I know you've written about your love affair with BCSs, and I share your enthusiasm. It would appear, though, that we go about that affection in quite different styles. Or was this DMTK spread an outlier even in your portfolio?


I wrote this about the trade in my tracking spreadsheet on the day it executed: Added to Saul's board for consideration on 5/31. 53% off 52 week high. Highly recommended on TipRanks. Never failed historically when trading at this much off 52-week high. High Risk = High Reward.

I entered the trade with DMTK at $40 (it executed with DMTK at $38.50). It fit 2 of 3 of my criteria:
--highly recommended by TipRanks ($65 avg price target) and/or followed on Saul's Board and/or MF recommended
--down 53% from 52-week high
--six-month historical success rate of 60% overall and 100% when trading this far below 52-week high (with a 12.5% gain needed to exceed the upper call and 4.3% gain to breakeven)
--max return of 192% or 350% ARR
--based on above, I applied an 80% probability of success to this trade for a potential 280% ARR

My measuring stick for high-risk trades is potential 175% ARR, so if fit well into my bucket of high-risk trades. I know the loss rate will be higher (maybe even closer to 50%) but my analysis says the higher returns should more than offset. We shall see as more and more BCS trades come to fruition.

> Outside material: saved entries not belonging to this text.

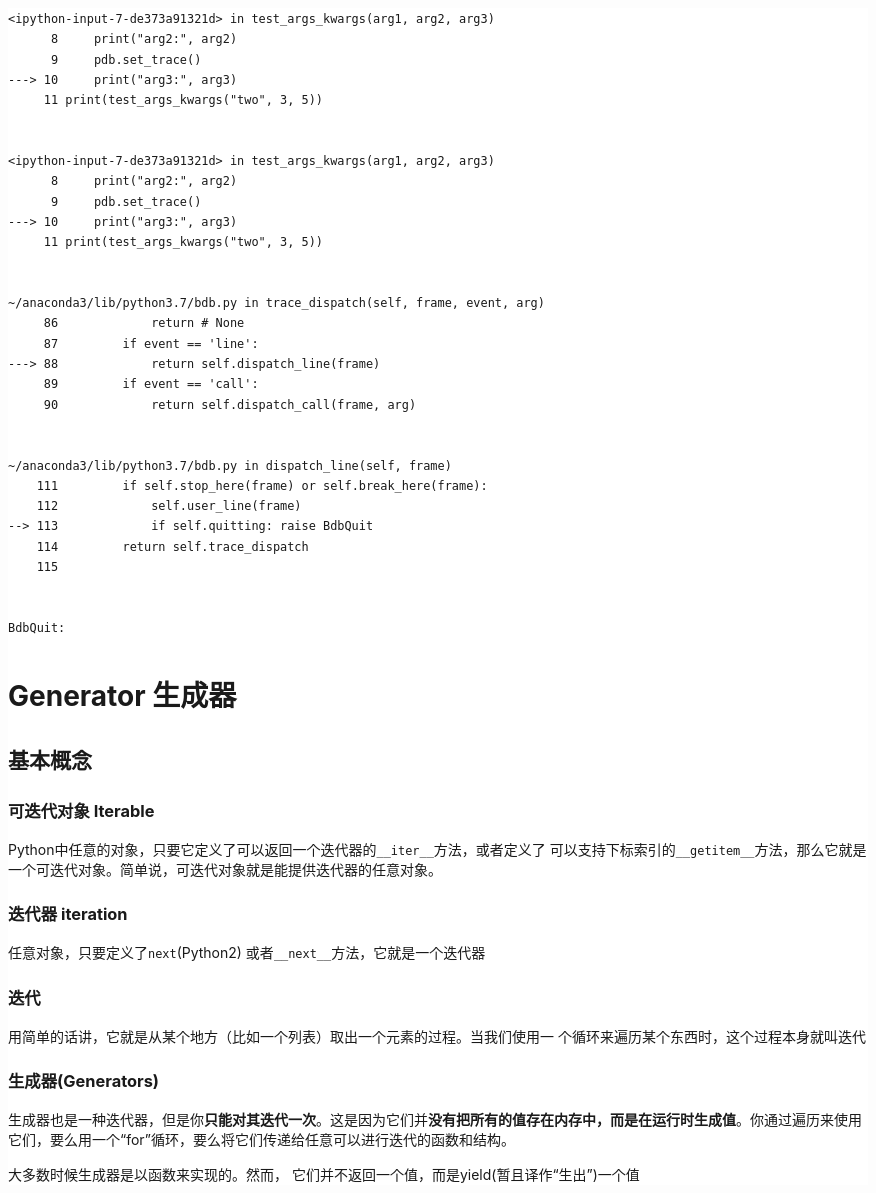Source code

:
    <ipython-input-7-de373a91321d> in test_args_kwargs(arg1, arg2, arg3)
          8     print("arg2:", arg2)
          9     pdb.set_trace()
    ---> 10     print("arg3:", arg3)
         11 print(test_args_kwargs("two", 3, 5))


    <ipython-input-7-de373a91321d> in test_args_kwargs(arg1, arg2, arg3)
          8     print("arg2:", arg2)
          9     pdb.set_trace()
    ---> 10     print("arg3:", arg3)
         11 print(test_args_kwargs("two", 3, 5))


    ~/anaconda3/lib/python3.7/bdb.py in trace_dispatch(self, frame, event, arg)
         86             return # None
         87         if event == 'line':
    ---> 88             return self.dispatch_line(frame)
         89         if event == 'call':
         90             return self.dispatch_call(frame, arg)


    ~/anaconda3/lib/python3.7/bdb.py in dispatch_line(self, frame)
        111         if self.stop_here(frame) or self.break_here(frame):
        112             self.user_line(frame)
    --> 113             if self.quitting: raise BdbQuit
        114         return self.trace_dispatch
        115 


    BdbQuit: 


# Generator 生成器
## 基本概念
### 可迭代对象 Iterable

Python中任意的对象，只要它定义了可以返回⼀个迭代器的`__iter__`⽅法，或者定义了 可以⽀持下标索引的`__getitem__`⽅法，那么它就是⼀个可迭代对象。简单说，可迭代对象就是能提供迭代器的任意对象。

### 迭代器 iteration

任意对象，只要定义了`next`(Python2) 或者`__next__`⽅法，它就是⼀个迭代器

### 迭代
⽤简单的话讲，它就是从某个地⽅（⽐如⼀个列表）取出⼀个元素的过程。当我们使⽤⼀ 个循环来遍历某个东西时，这个过程本⾝就叫迭代

### ⽣成器(Generators) 
⽣成器也是⼀种迭代器，但是你**只能对其迭代⼀次**。这是因为它们并**没有把所有的值存在内存中，⽽是在运⾏时⽣成值**。你通过遍历来使⽤它们，要么⽤⼀个“for”循环，要么将它们传递给任意可以进⾏迭代的函数和结构。

⼤多数时候⽣成器是以函数来实现的。然⽽， 它们并不返回⼀个值，⽽是yield(暂且译作“⽣出”)⼀个值
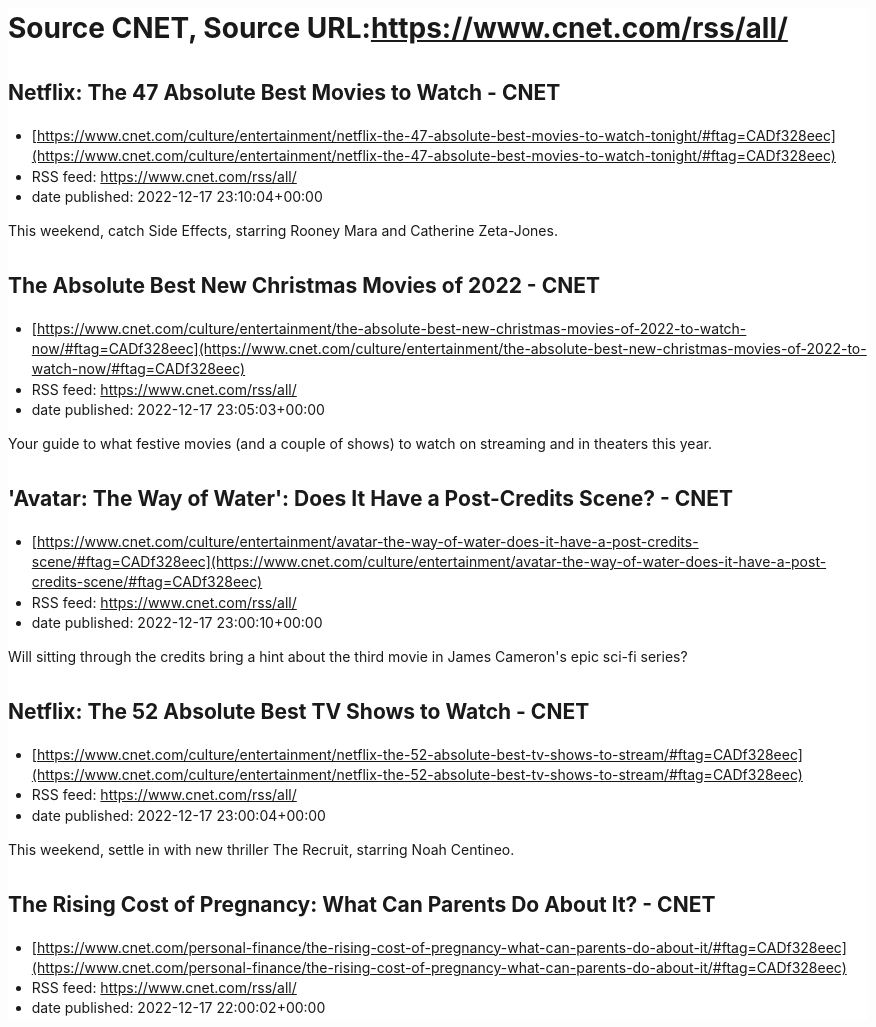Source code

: # Source CNET, Source URL:https://www.cnet.com/rss/all/

## Netflix: The 47 Absolute Best Movies to Watch     - CNET
 - [https://www.cnet.com/culture/entertainment/netflix-the-47-absolute-best-movies-to-watch-tonight/#ftag=CADf328eec](https://www.cnet.com/culture/entertainment/netflix-the-47-absolute-best-movies-to-watch-tonight/#ftag=CADf328eec)
 - RSS feed: https://www.cnet.com/rss/all/
 - date published: 2022-12-17 23:10:04+00:00

This weekend, catch Side Effects, starring Rooney Mara and Catherine Zeta-Jones.

## The Absolute Best New Christmas Movies of 2022     - CNET
 - [https://www.cnet.com/culture/entertainment/the-absolute-best-new-christmas-movies-of-2022-to-watch-now/#ftag=CADf328eec](https://www.cnet.com/culture/entertainment/the-absolute-best-new-christmas-movies-of-2022-to-watch-now/#ftag=CADf328eec)
 - RSS feed: https://www.cnet.com/rss/all/
 - date published: 2022-12-17 23:05:03+00:00

Your guide to what festive movies (and a couple of shows) to watch on streaming and in theaters this year.

## 'Avatar: The Way of Water': Does It Have a Post-Credits Scene?     - CNET
 - [https://www.cnet.com/culture/entertainment/avatar-the-way-of-water-does-it-have-a-post-credits-scene/#ftag=CADf328eec](https://www.cnet.com/culture/entertainment/avatar-the-way-of-water-does-it-have-a-post-credits-scene/#ftag=CADf328eec)
 - RSS feed: https://www.cnet.com/rss/all/
 - date published: 2022-12-17 23:00:10+00:00

Will sitting through the credits bring a hint about the third movie in James Cameron's epic sci-fi series?

## Netflix: The 52 Absolute Best TV Shows to Watch     - CNET
 - [https://www.cnet.com/culture/entertainment/netflix-the-52-absolute-best-tv-shows-to-stream/#ftag=CADf328eec](https://www.cnet.com/culture/entertainment/netflix-the-52-absolute-best-tv-shows-to-stream/#ftag=CADf328eec)
 - RSS feed: https://www.cnet.com/rss/all/
 - date published: 2022-12-17 23:00:04+00:00

This weekend, settle in with new thriller The Recruit, starring Noah Centineo.

## The Rising Cost of Pregnancy: What Can Parents Do About It?     - CNET
 - [https://www.cnet.com/personal-finance/the-rising-cost-of-pregnancy-what-can-parents-do-about-it/#ftag=CADf328eec](https://www.cnet.com/personal-finance/the-rising-cost-of-pregnancy-what-can-parents-do-about-it/#ftag=CADf328eec)
 - RSS feed: https://www.cnet.com/rss/all/
 - date published: 2022-12-17 22:00:02+00:00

My overall portfolio stats for 66 spreads are 36.3% average debit, 12.3 years to expiration, and projected risk adjusted ARR of 140%. I have "safe" names such as AAPL, SHOP and NFLX and other high-risk such as FUBO, SKLZ, UPST, and SMRT. The average for my open spreads is (as of last Friday) 10% above the lower call and 2% below the upper call. The XIRR on the 8 spreads that have closed is 1503%. I expect that number to fall dramatically as time passes and my loser trades begin to factor in.

I've also been working on a new portfolio of combo trades where I'm using the credit from a bull put spread to pay the debit on a bull call spread. More on that later.